Consignes de l'exercice
(A) D'après le texte sur les étrennes, quels facteurs transforment la pratique à la fin du XIXe siècle ?
(B) Reproduisez à l'identique le passage du texte sur les étrennes qui débute aux mots « En Gaule, d’autres » et s'achève après « relations plus aimables. ».
(C) Rédigez la suite du texte sur les étrennes, à partir de sa dernière phrase.

Extrait choisi

────────────────

En Gaule, d’autres gestes de seuil existent, comme le gui — plante hautement chargée d’imaginaires — qui accompagne encore, dans la mémoire collective, les vœux du Nouvel An. Au fond, les étrennes disent toujours la même chose : ouvrir l’année par un petit rite de sociabilité, “inaugurer” le temps nouveau par un acte de courtoisie, un échange de bons procédés, un signe concret qui rend les relations plus aimables.

les étrennes

Au fil des siècles — et jusqu’au XIXe siècle — on continue de s’offrir des gâteaux, des cartes, de petits présents “pour les étrennes”. À la fin du XIXe siècle, l’essor des grands magasins et de la publicité transforme la pratique : les étrennes deviennent aussi un moment commercial, associé aux jouets pour les enfants, aux tissus, vêtements, bijoux ou chocolats pour les adultes. La tradition s’adapte à l’économie de son époque, sans disparaître.

Au XXe siècle, offrir des étrennes revient de plus en plus souvent à verser une somme d’argent : argent de poche, pièces ou billets, parfois médailles commémoratives. Longtemps, la famille demeure le cœur du geste (grands-parents, enfants, filleuls…), mais l’usage s’étend aussi à des “dons d’usage” adressés à des personnes du quotidien — concierge, nourrice, personnel d’immeuble, artisans ou intervenants réguliers — pour remercier un soin, une présence, une fidélité.

────────────────

Extraits des données
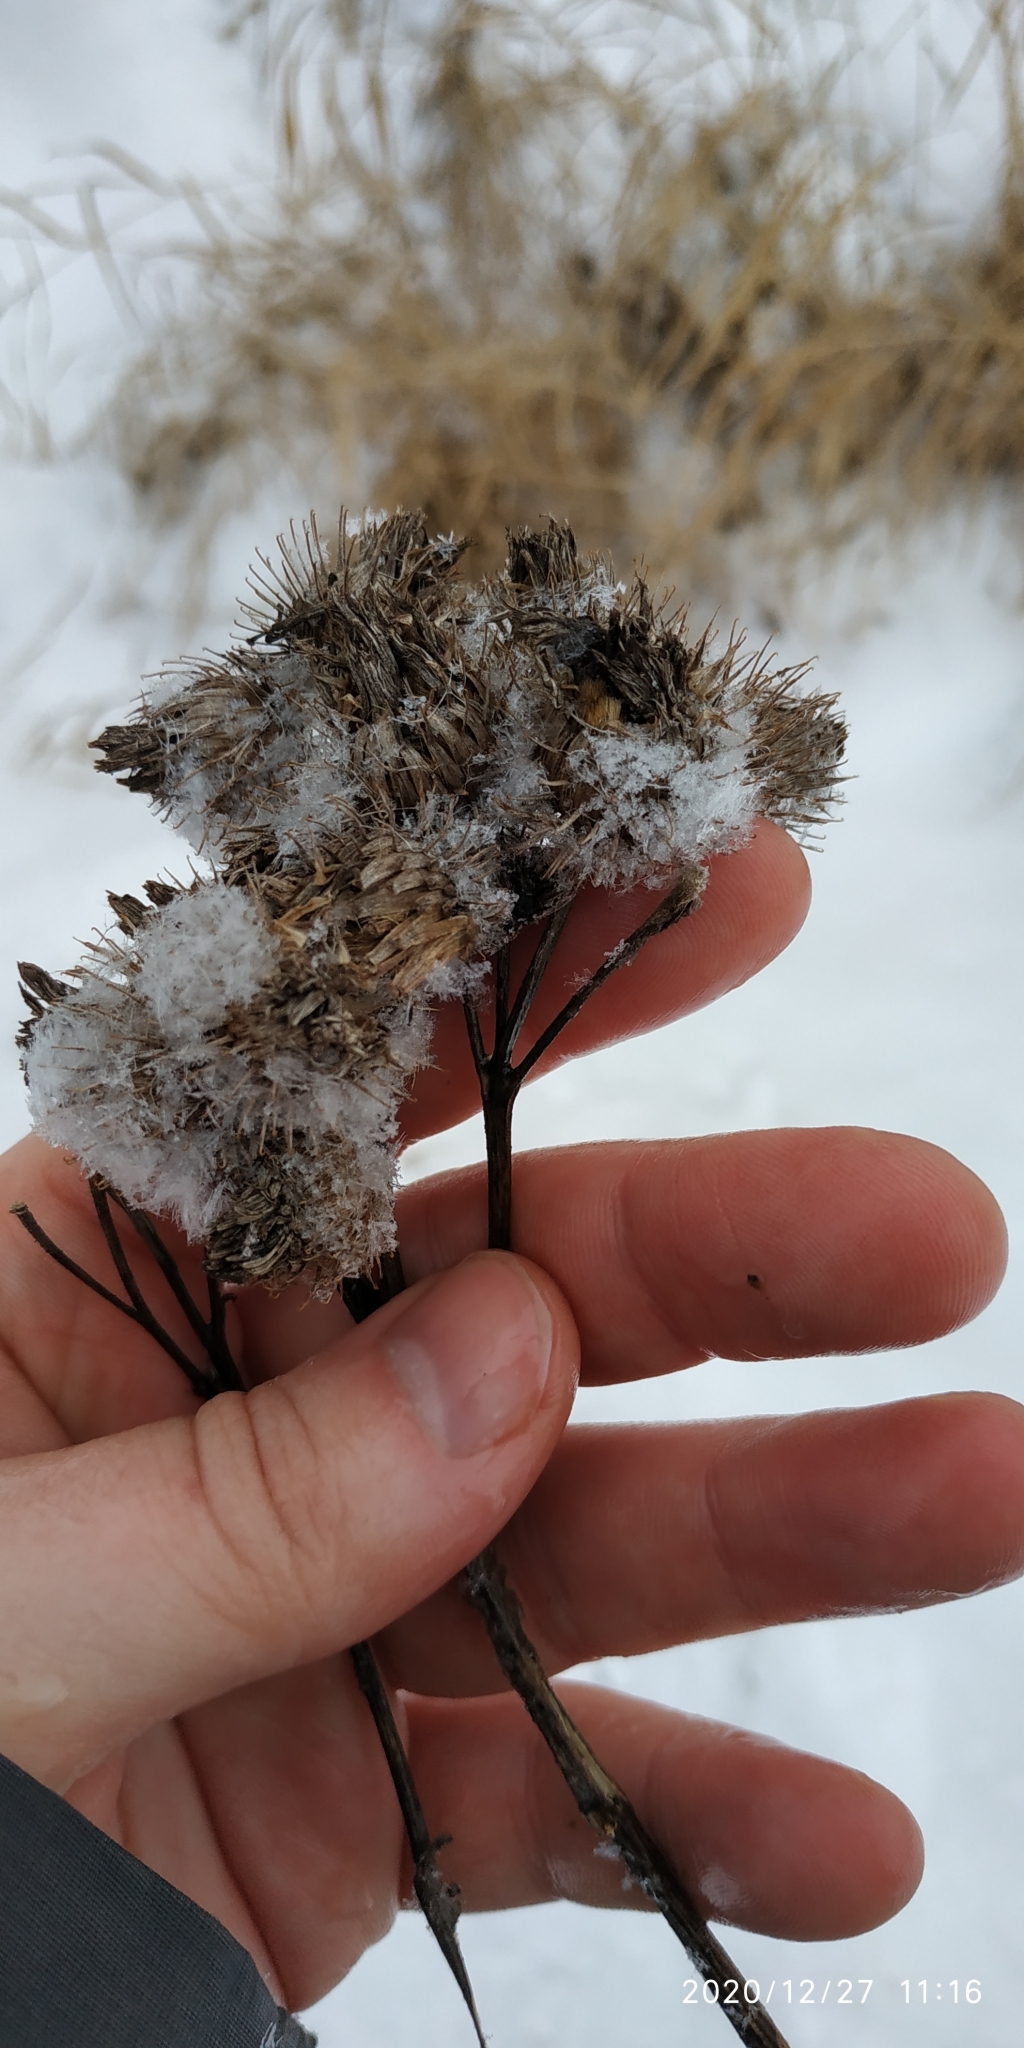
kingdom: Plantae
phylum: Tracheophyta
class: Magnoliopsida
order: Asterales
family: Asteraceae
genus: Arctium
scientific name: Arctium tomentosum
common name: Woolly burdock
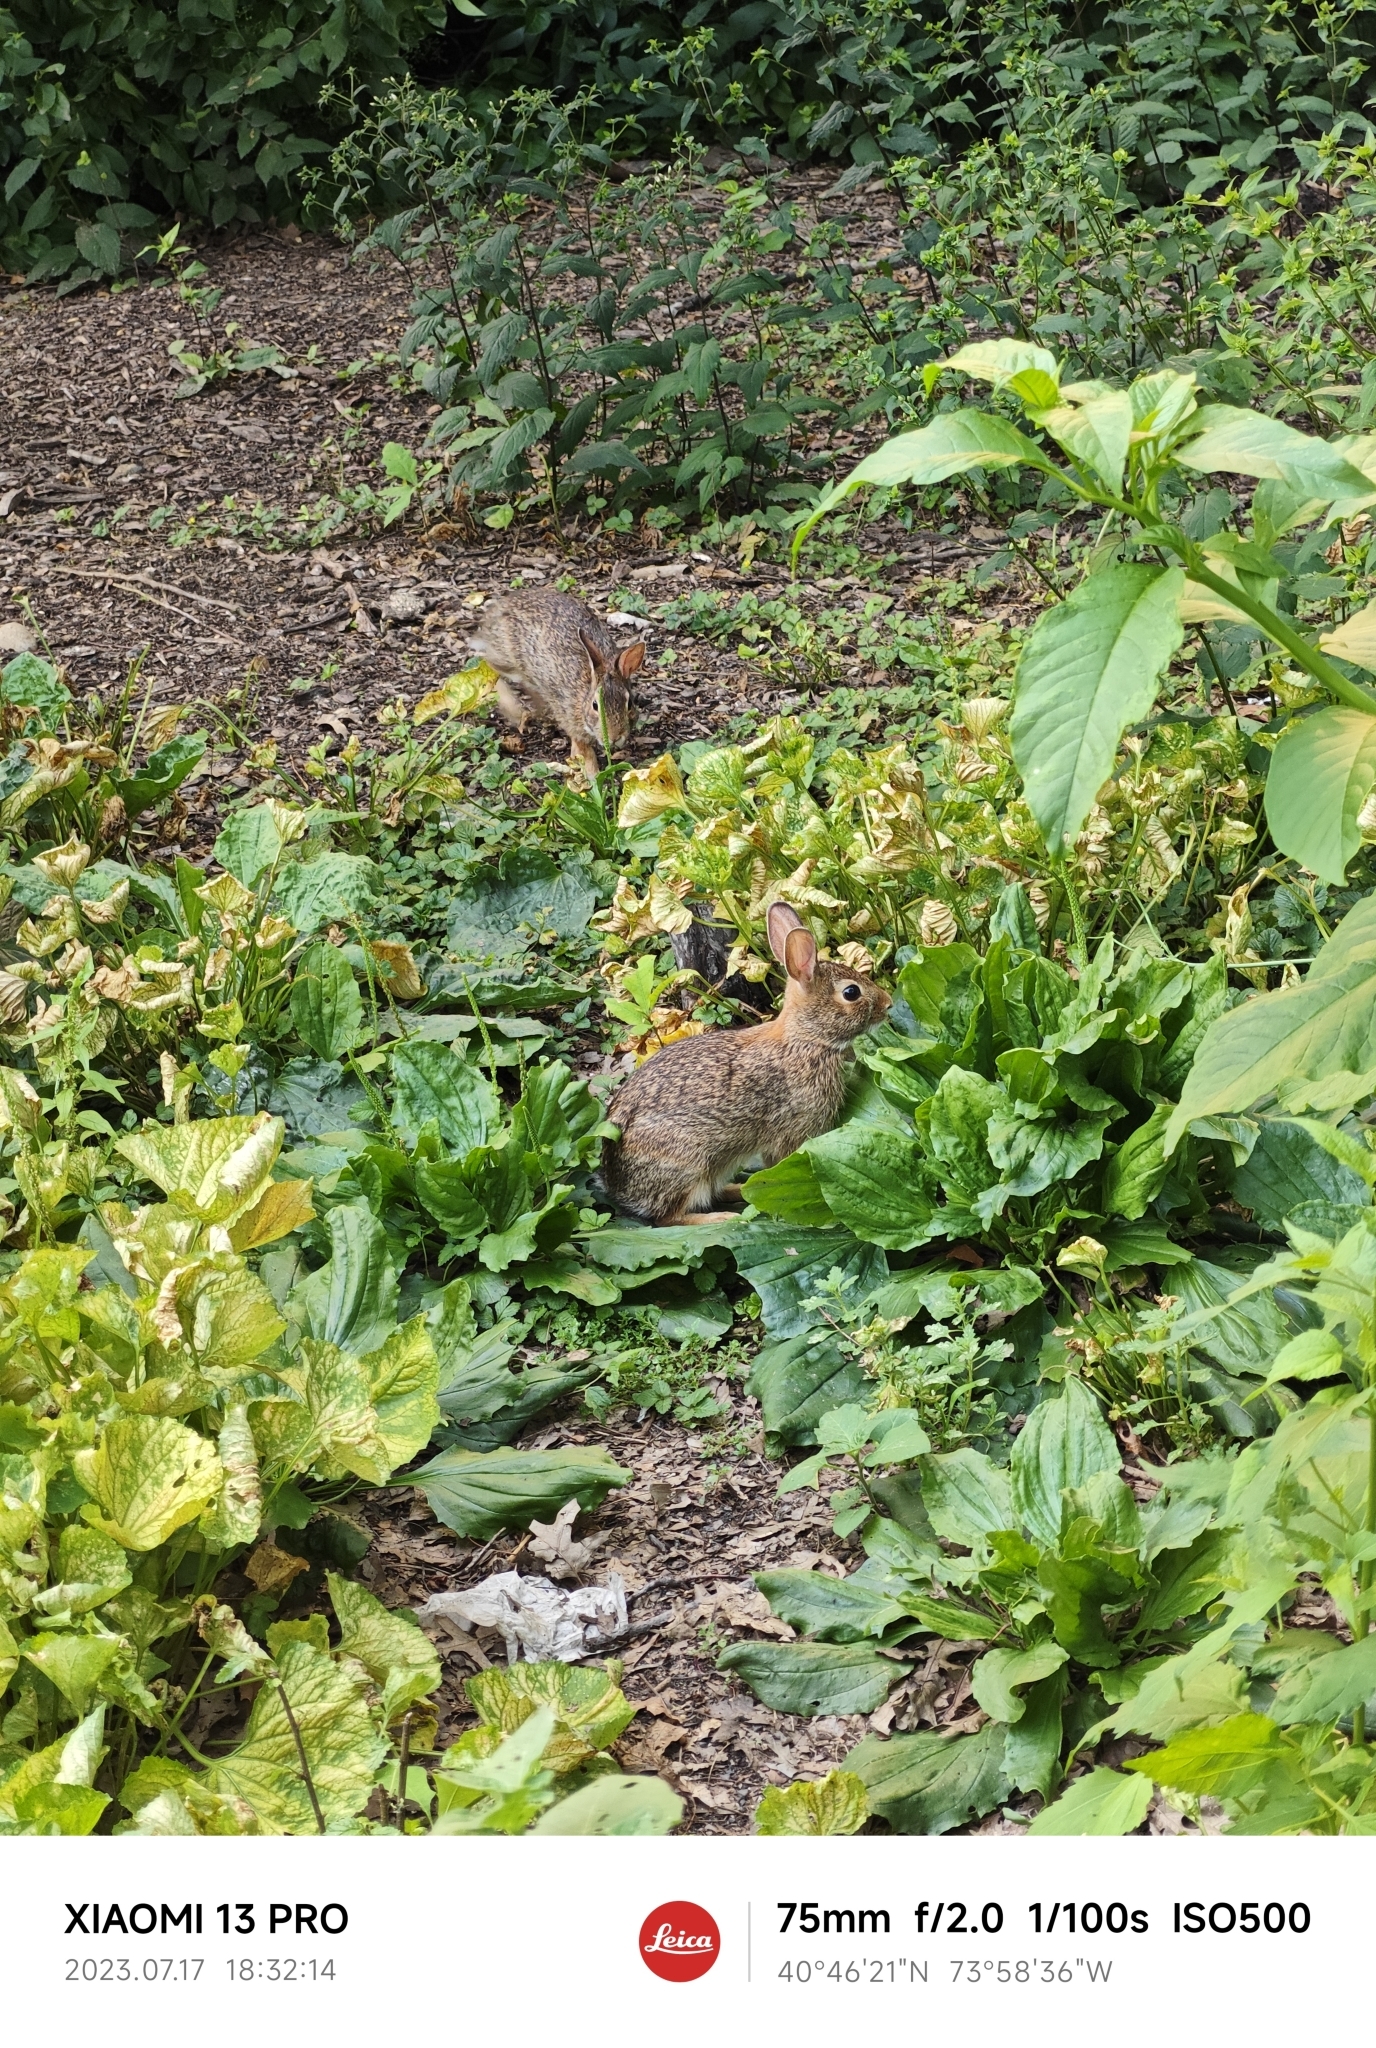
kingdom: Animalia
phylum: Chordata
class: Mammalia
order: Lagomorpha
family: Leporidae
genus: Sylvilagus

────────────────

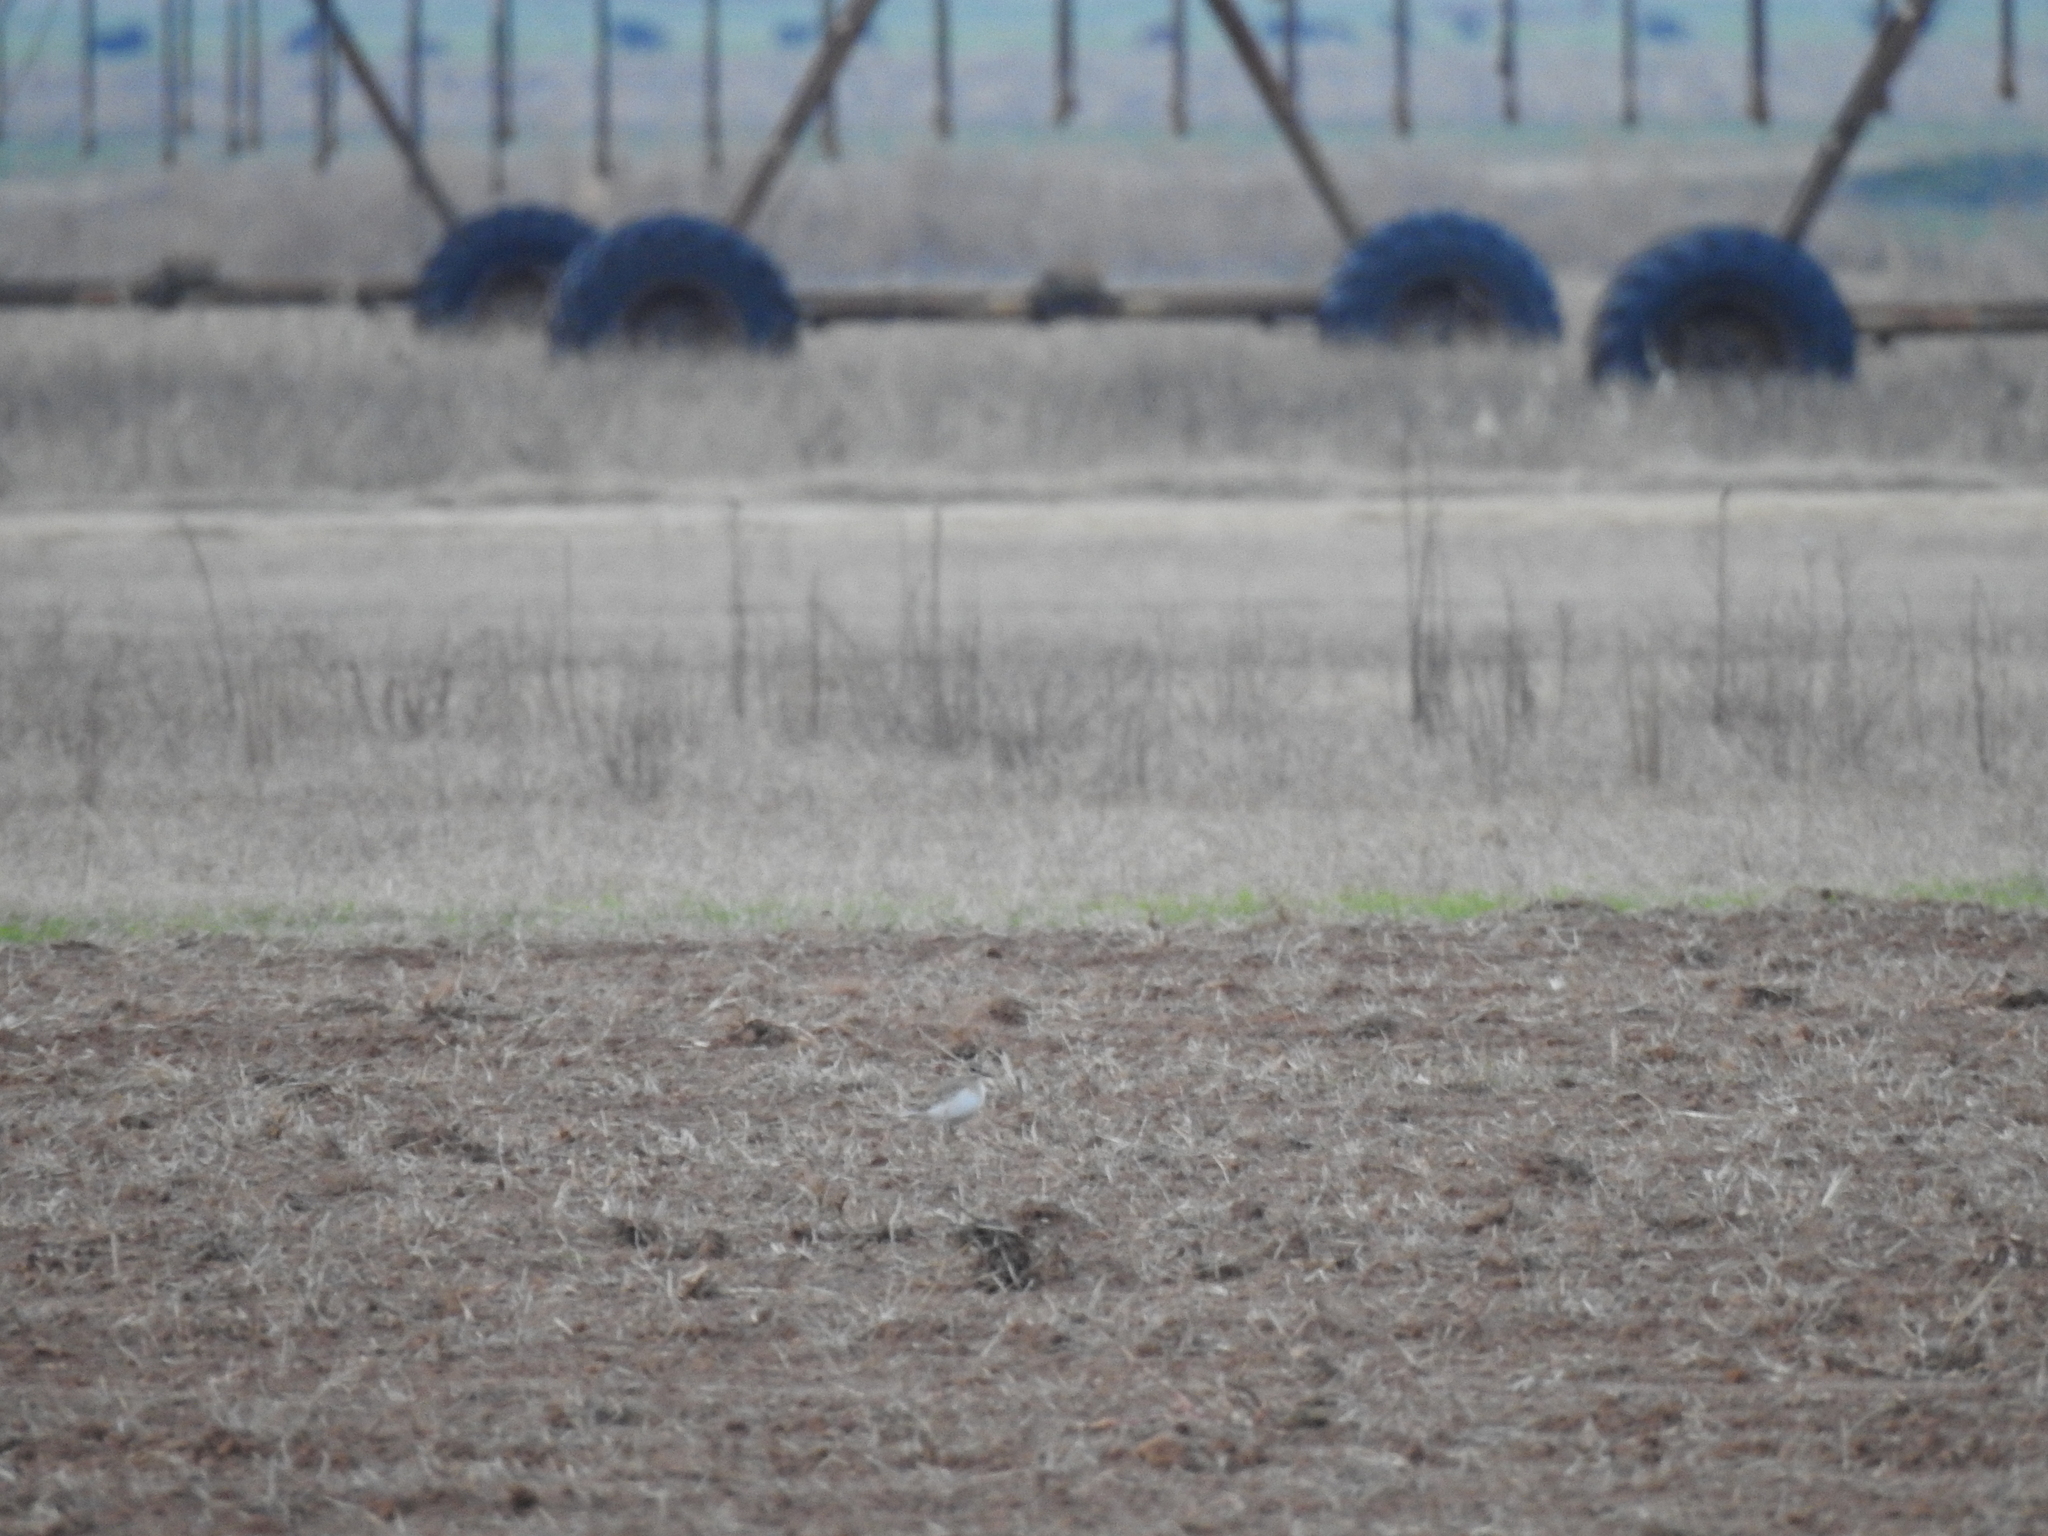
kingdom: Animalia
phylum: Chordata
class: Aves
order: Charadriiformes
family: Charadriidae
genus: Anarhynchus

────────────────

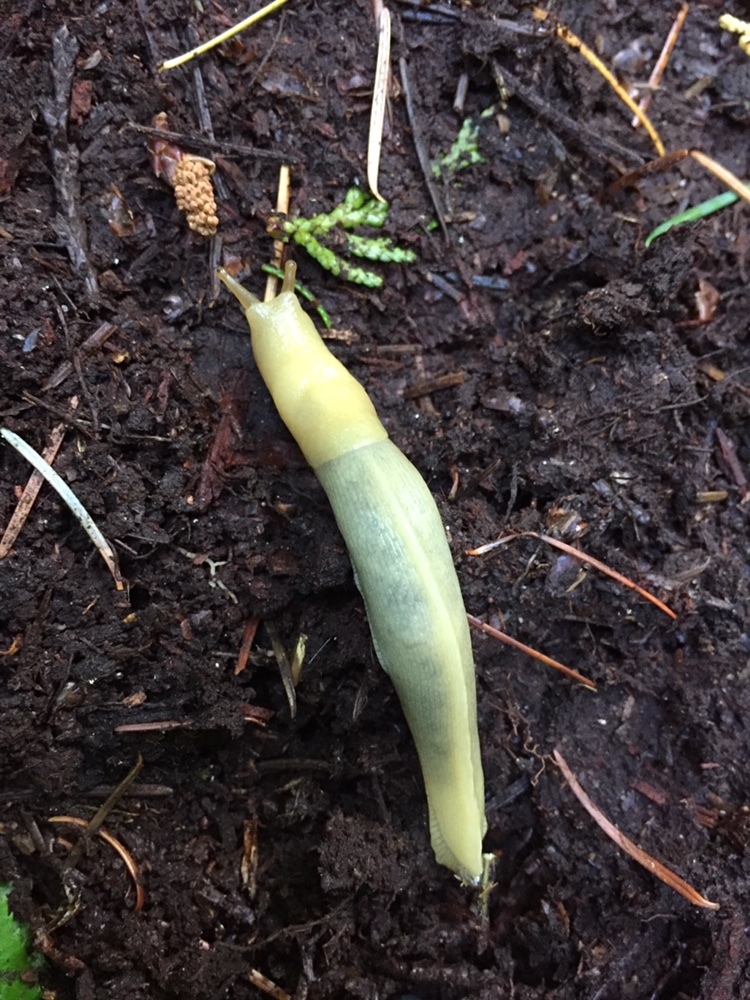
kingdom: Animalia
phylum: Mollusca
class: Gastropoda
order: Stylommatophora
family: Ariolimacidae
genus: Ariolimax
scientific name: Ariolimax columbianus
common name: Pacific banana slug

────────────────

Réponses attendues
(A) L'essor des grands magasins et de la publicité.

(B)
En Gaule, d’autres gestes de seuil existent, comme le gui — plante hautement chargée d’imaginaires — qui accompagne encore, dans la mémoire collective, les vœux du Nouvel An. Au fond, les étrennes disent toujours la même chose : ouvrir l’année par un petit rite de sociabilité, “inaugurer” le temps nouveau par un acte de courtoisie, un échange de bons procédés, un signe concret qui rend les relations plus aimables.

(C)
Les grands-parents ont ainsi longtemps glissé des pièces “qui comptent” — parfois des Louis d’or ou d’autres monnaies conservées comme trésor familial — dans l’enveloppe du 1er janvier. On les rangeait précieusement dans une tirelire, moins pour “consommer” que pour marquer une continuité : l’argent des étrennes était un petit viatique, un porte-bonheur, une promesse d’année meilleure.

Mais aujourd’hui, la fréquence des étrennes diminue, surtout chez les plus jeunes. La pandémie a distendu des liens de voisinage, l’inflation a comprimé les budgets, et la vie urbaine a rendu plus anonymes des services autrefois incarnés. S’ajoutent d’autres évolutions silencieuses : moins de concierges, plus d’interventions “à la demande”, davantage d’intermédiation (plateformes, entreprises sous-traitantes), et une société où l’on croise, sans toujours se connaître, ceux qui rendent le quotidien possible.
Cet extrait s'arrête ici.